Selon la tradition, je devrais sans doute m'adonner à un examen détaillé de ce qui s'est amélioré ou a empiré dans ma vie depuis que j'habite à Montréal, pour déboucher ensuite sur un bilan plus ou moins positif de mon aventure selon que je souhaite encourager ou dissuader mes compatriotes de suivre ma voie. Je m'abstiendrai toutefois de cette tentative de manipulation. D'une part parce que j'ai le leadership d'une huître, et d'autre part parce que ces cinq années m'ont fait comprendre que le fait de se trouver bien ou non dans un pays étranger dans lequel on s'installe dépend principalement de la subjectivité de chacun.

Je me rends compte que depuis que j'ai décidé de m'installer au Québec, j'ai croisé de nombreux experts auto-proclamés en immigration ou en philosophie de la vie : futurs, anciens ou pas immigrés, globe-trotters ou sédentaires, retournés en France ou restés au Québec, aigris ou hébétés… Beaucoup m'ont donné de nombreux avertissements et suggestions que j'avais rarement sollicités, me prouvant qu'ils avaient raison à grand renfort de statistiques divines, de modèles implacables et d'exemples précis. Cinq ans après, je constate que la plupart des pronostics qu'ils avaient fait sur ma personne étaient complètement erronés.
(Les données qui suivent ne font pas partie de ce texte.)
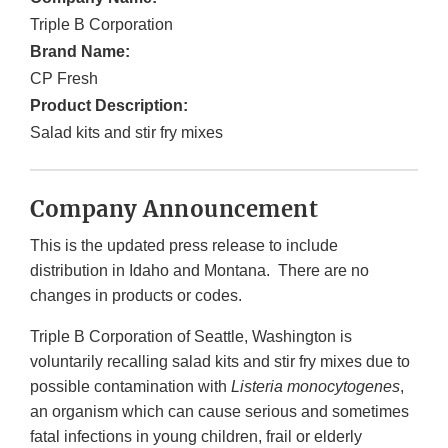
Triple B Corporation
Brand Name:
CP Fresh
Product Description:
Salad kits and stir fry mixes
Company Announcement
This is the updated press release to include
distribution in Idaho and Montana. There are no
changes in products or codes.
Triple B Corporation of Seattle, Washington is
voluntarily recalling salad kits and stir fry mixes due to
possible contamination with
Listeria monocytogenes
,
an organism which can cause serious and sometimes
fatal infections in young children, frail or elderly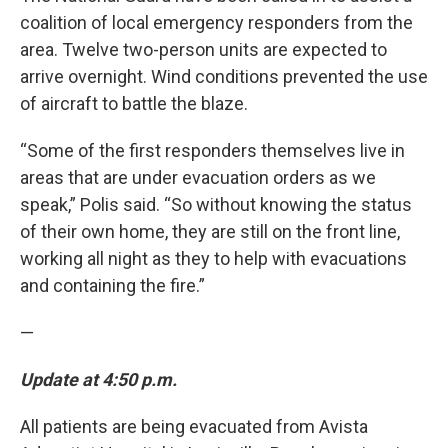
coalition of local emergency responders from the
area. Twelve two-person units are expected to
arrive overnight. Wind conditions prevented the use
of aircraft to battle the blaze.
“Some of the first responders themselves live in
areas that are under evacuation orders as we
speak,” Polis said. “So without knowing the status
of their own home, they are still on the front line,
working all night as they to help with evacuations
and containing the fire.”
—
Update at 4:50 p.m.
All patients are being evacuated from Avista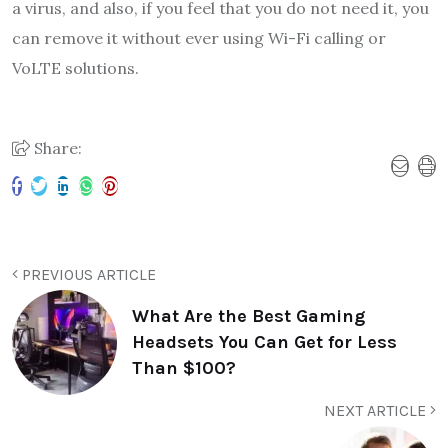
a virus, and also, if you feel that you do not need it, you
can remove it without ever using Wi-Fi calling or
VoLTE solutions.
Share:
PREVIOUS ARTICLE
What Are the Best Gaming
Headsets You Can Get for Less
Than $100?
NEXT ARTICLE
Je me sens bien aujourd'hui à Montréal, mais je comprends parfaitement que d'autres personnes ne puissent pas supporter cette ville. J'ai du mal à garder mon calme lorsque des immigrés déçus de leur expérience se mettent à cracher sur le pays entier ou sur ses habitants au lieu d'analyser leur situation, mais je ne supporte pas non plus ceux qui voient leur terre d'accueil comme le paradis ultime et balancent des leçons d'intégration à la moindre personne qui signale que tout n'est pas rose.

Devant la foule implorant que je partage malgré tout une parcelle de la sagesse céleste que j'ai acquise durant ces cinq années d'immigration au Québec, je donnerai cependant les trois conseils suivants : énormément se documenter avant de commencer les démarches d'immigration, ne pas dramatiser les problèmes qui ne manqueront pas d'apparaître et accepter de faire des erreurs puisque c'est comme ça qu'on apprend. Bonus : marche aussi pour les autres pays.